Retiring legend could have almost represented the All-Blacks at a global level

Brendon McCullum
Sir Richard Hadlee played a major role in preventing McCullum from becoming an All Black

Brendon McCullum is set to bid adieu to international cricket after the 2nd Test in Christchurch. However if fate had not intervened, he might not have even been on the cricket field. NZHerald reported that the talismanic captain grew up playing rugby and was even picked ahead of the iconic Dan Carter for his school team.

McCullum has represented the Kiwis in over 400 international matches and scored more than 14000 runs across all formats of the game. He is credited to have overseen New Zealand’s resurgence as a team with his flamboyant and aggressive captaincy skills. The 34-year old led the Blackcaps to their maiden appearance in the finals of the ICC World Cup.

At a time when tributes are pouring in from all corners, it has been revealed that Brendon was not far away from crafting a career in rugby. A former teammate of his at the junior level mentioned his expertise in the other ball game.

He used to play awesome footy in 2000: World Cup Rugby winner

Luke Tweed who played under McCullum for King's High School rugby unit said, “I was at the same trials for that South Island secondary schools team and he made the team as the first-choice first-five ahead of Carter.”

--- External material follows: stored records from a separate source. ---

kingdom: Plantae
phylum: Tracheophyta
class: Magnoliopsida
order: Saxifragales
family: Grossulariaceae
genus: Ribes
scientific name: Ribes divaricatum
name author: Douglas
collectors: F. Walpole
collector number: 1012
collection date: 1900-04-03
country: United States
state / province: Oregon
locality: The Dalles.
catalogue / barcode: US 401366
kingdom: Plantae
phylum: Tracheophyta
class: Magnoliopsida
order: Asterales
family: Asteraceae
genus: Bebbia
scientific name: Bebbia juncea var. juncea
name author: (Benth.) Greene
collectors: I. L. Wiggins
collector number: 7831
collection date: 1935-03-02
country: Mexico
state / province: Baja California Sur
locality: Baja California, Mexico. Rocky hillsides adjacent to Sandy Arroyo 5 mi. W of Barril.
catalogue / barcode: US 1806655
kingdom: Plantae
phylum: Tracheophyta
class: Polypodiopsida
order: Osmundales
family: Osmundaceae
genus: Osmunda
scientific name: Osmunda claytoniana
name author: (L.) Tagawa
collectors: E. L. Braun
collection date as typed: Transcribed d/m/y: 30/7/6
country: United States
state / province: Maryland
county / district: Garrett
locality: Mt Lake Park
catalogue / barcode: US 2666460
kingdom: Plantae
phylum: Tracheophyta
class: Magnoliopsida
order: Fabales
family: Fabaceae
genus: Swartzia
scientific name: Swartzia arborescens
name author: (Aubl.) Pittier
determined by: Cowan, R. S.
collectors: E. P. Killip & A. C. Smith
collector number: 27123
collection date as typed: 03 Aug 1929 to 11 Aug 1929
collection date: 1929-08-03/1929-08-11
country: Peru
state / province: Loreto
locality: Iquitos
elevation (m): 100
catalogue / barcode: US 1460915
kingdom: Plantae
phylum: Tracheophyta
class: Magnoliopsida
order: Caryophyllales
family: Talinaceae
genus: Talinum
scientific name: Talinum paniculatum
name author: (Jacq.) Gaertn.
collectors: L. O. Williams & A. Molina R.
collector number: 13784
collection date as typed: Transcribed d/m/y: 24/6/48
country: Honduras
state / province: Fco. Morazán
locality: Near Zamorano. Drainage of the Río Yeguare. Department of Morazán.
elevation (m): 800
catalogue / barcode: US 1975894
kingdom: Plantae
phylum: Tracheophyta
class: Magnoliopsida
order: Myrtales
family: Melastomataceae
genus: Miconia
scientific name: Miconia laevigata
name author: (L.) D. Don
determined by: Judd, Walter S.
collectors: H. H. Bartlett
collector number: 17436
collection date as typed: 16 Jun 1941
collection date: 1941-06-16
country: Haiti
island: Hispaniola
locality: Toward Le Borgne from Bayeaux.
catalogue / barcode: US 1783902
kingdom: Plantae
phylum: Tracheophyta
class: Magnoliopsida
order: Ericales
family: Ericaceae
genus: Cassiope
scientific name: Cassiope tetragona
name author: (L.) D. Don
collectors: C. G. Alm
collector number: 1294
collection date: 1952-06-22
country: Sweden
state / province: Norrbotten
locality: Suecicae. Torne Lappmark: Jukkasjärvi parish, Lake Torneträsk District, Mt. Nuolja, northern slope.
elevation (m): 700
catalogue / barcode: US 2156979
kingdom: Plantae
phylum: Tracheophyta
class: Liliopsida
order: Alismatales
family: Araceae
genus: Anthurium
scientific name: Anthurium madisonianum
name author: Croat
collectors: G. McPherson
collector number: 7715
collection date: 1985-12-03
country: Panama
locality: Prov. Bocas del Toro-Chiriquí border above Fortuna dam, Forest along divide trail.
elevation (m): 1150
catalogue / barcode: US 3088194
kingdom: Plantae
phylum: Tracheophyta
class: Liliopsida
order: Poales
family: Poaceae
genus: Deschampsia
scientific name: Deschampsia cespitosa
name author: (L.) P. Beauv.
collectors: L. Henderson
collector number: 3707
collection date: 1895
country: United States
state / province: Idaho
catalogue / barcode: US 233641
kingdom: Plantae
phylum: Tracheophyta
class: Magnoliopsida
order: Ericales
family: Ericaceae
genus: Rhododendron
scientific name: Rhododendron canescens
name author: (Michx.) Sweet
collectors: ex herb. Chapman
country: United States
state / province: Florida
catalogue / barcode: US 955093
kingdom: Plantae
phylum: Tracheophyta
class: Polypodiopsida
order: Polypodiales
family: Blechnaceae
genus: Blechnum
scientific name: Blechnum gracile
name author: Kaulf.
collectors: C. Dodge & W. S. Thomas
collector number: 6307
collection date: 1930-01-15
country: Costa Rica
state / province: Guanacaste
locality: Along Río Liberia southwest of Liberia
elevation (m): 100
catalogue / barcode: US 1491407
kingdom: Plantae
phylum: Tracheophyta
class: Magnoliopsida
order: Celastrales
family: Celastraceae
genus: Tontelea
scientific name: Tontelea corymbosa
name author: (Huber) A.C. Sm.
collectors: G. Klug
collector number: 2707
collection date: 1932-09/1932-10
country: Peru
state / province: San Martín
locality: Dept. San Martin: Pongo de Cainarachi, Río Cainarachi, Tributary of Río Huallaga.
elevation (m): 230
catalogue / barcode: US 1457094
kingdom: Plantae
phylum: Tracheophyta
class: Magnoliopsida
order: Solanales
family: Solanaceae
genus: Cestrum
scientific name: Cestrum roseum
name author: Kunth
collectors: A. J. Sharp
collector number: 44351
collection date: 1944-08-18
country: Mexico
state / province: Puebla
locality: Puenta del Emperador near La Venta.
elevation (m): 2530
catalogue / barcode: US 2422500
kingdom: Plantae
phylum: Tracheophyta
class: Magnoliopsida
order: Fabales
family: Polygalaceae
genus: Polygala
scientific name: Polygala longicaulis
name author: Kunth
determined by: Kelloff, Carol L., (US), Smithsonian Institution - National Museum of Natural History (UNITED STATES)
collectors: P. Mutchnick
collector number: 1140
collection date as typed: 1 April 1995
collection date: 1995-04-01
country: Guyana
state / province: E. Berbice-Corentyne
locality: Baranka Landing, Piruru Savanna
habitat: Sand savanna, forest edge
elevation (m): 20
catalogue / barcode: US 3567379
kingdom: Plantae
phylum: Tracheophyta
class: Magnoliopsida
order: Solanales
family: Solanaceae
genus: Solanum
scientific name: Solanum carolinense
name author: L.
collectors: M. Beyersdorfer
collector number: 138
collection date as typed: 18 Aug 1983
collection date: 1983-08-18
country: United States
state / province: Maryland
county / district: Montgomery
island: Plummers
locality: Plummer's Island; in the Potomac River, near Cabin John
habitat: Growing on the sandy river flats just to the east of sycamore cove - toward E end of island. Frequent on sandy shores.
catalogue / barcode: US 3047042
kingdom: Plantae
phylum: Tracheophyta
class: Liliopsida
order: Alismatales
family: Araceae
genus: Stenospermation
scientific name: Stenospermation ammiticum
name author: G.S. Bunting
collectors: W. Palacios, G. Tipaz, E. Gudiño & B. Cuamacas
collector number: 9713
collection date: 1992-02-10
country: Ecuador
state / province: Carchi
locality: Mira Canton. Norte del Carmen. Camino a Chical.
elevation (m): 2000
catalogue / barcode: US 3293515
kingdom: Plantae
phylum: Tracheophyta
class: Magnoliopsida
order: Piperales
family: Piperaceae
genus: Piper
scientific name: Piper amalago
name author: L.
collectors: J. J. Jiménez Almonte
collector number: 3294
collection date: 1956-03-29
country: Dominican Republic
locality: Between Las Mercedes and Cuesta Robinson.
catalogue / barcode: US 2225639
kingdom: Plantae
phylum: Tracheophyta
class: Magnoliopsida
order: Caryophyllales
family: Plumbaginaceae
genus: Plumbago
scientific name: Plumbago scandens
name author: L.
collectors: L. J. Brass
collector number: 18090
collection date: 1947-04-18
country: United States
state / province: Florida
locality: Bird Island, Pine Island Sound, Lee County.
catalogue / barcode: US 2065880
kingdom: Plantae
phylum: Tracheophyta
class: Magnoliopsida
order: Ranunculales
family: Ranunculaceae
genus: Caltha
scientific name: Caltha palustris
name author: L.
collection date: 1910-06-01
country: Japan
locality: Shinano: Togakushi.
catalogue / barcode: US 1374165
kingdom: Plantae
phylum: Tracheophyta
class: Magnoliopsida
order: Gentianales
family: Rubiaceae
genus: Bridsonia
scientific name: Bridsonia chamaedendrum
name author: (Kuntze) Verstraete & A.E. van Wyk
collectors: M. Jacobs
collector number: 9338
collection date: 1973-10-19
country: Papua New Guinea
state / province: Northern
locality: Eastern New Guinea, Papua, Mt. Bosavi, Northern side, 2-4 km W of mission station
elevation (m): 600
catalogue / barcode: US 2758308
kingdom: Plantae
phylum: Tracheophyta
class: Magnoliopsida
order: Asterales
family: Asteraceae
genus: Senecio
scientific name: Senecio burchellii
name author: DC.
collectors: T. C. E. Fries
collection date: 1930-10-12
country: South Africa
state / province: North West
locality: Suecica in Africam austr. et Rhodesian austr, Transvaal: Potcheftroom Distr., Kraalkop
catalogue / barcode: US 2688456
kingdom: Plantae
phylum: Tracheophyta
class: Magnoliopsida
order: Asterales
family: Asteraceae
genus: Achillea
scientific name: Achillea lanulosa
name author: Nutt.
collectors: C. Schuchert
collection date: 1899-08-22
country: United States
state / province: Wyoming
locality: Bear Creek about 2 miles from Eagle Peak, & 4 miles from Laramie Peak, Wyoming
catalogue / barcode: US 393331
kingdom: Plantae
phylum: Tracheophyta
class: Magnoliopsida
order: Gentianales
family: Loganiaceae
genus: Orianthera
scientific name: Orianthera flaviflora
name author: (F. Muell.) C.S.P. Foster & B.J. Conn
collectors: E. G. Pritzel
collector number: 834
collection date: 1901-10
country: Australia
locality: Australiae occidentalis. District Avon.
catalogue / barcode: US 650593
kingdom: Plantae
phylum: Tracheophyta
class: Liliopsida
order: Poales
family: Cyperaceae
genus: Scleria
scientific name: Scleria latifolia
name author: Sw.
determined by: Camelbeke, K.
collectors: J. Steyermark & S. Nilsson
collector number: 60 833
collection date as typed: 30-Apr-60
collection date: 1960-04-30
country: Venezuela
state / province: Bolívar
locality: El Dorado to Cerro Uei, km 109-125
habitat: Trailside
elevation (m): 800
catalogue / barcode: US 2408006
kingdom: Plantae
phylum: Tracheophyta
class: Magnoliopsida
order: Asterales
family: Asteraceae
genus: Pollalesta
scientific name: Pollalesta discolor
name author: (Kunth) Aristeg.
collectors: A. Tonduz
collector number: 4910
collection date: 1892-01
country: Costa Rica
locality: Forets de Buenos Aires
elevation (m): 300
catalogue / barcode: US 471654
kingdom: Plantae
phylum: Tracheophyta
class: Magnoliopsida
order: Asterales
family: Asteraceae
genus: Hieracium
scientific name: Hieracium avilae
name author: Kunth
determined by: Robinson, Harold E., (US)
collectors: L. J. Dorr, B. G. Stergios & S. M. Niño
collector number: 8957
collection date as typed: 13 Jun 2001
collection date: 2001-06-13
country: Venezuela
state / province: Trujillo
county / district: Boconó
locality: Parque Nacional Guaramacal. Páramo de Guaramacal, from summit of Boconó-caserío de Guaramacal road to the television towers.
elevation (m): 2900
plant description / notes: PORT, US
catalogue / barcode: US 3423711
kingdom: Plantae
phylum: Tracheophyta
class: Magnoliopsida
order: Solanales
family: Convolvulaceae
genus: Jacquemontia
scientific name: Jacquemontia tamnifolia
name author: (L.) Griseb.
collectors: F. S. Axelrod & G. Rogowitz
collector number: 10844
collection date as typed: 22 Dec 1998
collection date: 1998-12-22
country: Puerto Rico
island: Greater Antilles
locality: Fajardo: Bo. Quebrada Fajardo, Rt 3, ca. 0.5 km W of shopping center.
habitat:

Tweed added, “I know at the time that was a real big decision for him - to turn his back on rugby and concentrate solely on cricket.“ The scrapping school team had punched above its weight in the Otago tournament by vaulting into the final four. Even though they were later disqualified for fielding an ineligible player, the team made their mark on the national rugby scene.

Dan Carter, multiple World Cup winner for the All-Blacks quipped, “That year, 2000, he was playing some awesome footy, so I spent a fair bit of time on the bench.” Carter also spoke about McCullum’s excellent hand-eye co-ordination which made him a natural at rugby.

Ironically enough, ‘BMac’ is acknowledged to have brought cricket back into public acclaim in a country which is famous for its rugby passion. This is evident from the huge crowds that the current cricket team draws in the scenic country.

It is worth noting that former pace-bowling stalwart Sir Richard Hadlee went to great lenghts in shifting McCullum’s attention from rugby to cricket. Hadlee even prevented Brendon’s friends from lending him rugby boots.

McCullum, the only triple-centurion from New Zealand in Tests, plays his final match at the Hagley Oval from 20th to 24th of this month. He will hope that his team can send him out on a high by leveling the 2-match series.